If you genuinely need to exclude beans from the context, do it at the BeanFactoryPostProcessor level by removing their BeanDefinition before instantiation:

// CORRECT: Remove beans at the definition level, not the instance level
@Component
public class DeprecatedBeanRemover implements BeanFactoryPostProcessor {

    @Override
    public void postProcessBeanFactory(ConfigurableListableBeanFactory beanFactory)
            throws BeansException {

        if (!(beanFactory instanceof BeanDefinitionRegistry registry)) {
            return;
        }

        for (String name : beanFactory.getBeanDefinitionNames()) {
            var definition = beanFactory.getBeanDefinition(name);
            if (definition.getBeanClassName() != null) {
                try {
                    Class<?> beanClass = Class.forName(definition.getBeanClassName());
                    if (beanClass.isAnnotationPresent(Deprecated.class)) {
                        registry.removeBeanDefinition(name);
                    }
                } catch (ClassNotFoundException e) {
                    // Class not loadable yet, skip
                }
            }
        }
    }
}

This is the correct layer of abstraction.
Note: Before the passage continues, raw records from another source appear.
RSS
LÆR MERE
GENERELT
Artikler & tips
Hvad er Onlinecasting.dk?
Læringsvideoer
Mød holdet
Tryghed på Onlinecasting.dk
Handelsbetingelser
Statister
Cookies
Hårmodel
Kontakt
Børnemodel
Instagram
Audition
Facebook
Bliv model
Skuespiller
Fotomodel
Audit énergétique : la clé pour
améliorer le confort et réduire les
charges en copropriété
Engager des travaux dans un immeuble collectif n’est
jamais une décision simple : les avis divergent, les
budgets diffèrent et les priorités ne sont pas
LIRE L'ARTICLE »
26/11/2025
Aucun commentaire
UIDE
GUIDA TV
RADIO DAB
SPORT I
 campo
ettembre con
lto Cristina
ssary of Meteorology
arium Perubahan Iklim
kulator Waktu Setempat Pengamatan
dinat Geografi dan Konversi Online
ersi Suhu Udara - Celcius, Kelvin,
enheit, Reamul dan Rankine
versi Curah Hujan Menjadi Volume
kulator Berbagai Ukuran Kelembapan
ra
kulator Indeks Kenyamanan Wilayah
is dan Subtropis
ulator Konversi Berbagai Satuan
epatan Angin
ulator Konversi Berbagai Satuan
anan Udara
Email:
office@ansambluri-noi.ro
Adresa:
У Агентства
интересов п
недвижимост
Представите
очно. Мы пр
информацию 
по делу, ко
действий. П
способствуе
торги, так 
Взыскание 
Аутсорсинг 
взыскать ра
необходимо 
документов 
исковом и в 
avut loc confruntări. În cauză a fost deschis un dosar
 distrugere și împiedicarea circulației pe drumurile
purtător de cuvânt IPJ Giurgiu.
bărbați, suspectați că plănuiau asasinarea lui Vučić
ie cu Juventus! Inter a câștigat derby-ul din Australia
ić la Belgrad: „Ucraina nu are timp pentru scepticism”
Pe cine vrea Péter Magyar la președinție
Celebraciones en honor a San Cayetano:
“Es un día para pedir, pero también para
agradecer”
Removing a BeanDefinition means the bean is never created. No partially-processed instances. No dangling references. Dependent beans will fail fast with NoSuchBeanDefinitionException at startup rather than silently receiving null at runtime.

The Rule

A BeanPostProcessor must always return an object from both callback methods. Return the original bean if you have no modifications. Return a proxy or wrapper if you need to add behavior. Never return null. If you need to prevent a bean from existing, operate at the BeanFactoryPostProcessor level and remove its definition before it is ever created.